ICG estimates the Russian-speaking Muslim diaspora in Turkey at around 7,000 people. Some of them are experienced in fighting against Russian forces in the ongoing conflict in the North Caucasus region.

These two suggestions next to each other may suggest that Turkey is offering a safe haven for Russian Muslims who are now “fighting against Russian forces in the ongoing conflict in the North Caucasus region.” Is that indeed the case?

VOA:Vakhitov later spoke about Guantanamo in a series of YouTube videos, in which he discussed the “American torture” in a mocking tones, comparing the methods with those used by Russian security. In one video, Vakhitov said the Americans tortured him and other detainees with “temptation,” sending “exceptionally beautiful women” as interrogators. In the video, he said Russian torture is more physical and rough.

Has VOA tried to obtain a response from U.S. military officials or any other U.S. government officials about Vakhitov? What do the U.S. authorities have to say about him? Isn’t VOA supposed to be the authoritative source of U.S. official and non-government news?

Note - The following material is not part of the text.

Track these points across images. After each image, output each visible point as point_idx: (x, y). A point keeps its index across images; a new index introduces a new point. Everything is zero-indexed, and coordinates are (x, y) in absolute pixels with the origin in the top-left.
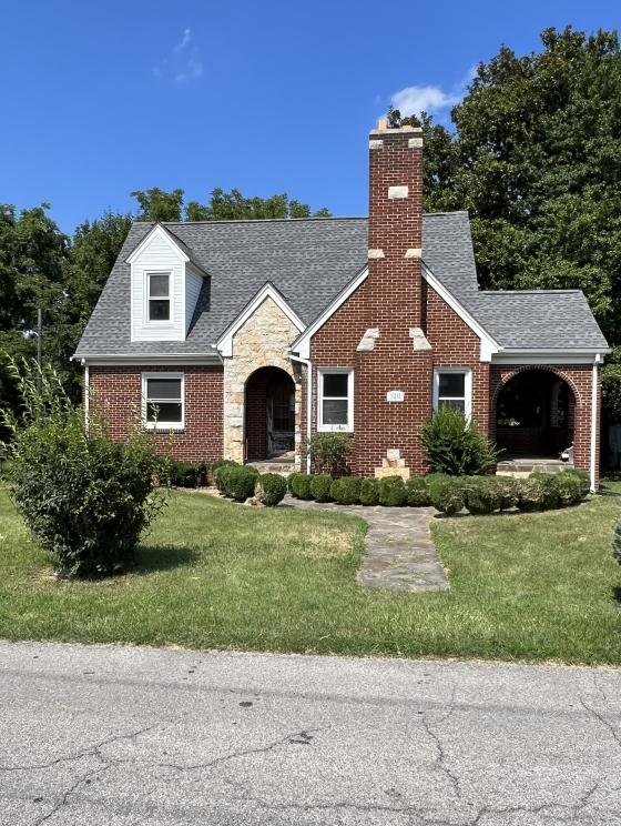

This confusing, incomplete Voice of America report is very similar to VOA’s earlier haphazard coverage of the Boston Marathon bomber’s trial which received high praise from Voice of America and Broadcasting Board of Governors executives and was mentioned in BBG and VOA press releases. A former VOA senior journalist who described it as “one of the most confusing” ever seen from VOA may also be right in speculating that VOA and BBG executives “will include this report in the weekly highlights as some major journalistic accomplishment.”

We can only say that in our view, BBC, DW, mainstream U.S. news media outlets, or Radio Free Europe / Radio Liberty (RFE/RL) before it fell under the mismanagement of the BBG, would not have posted such a news report without much more research, more information, more comments from additional sources, better writing, and far more editorial scrutiny and editing.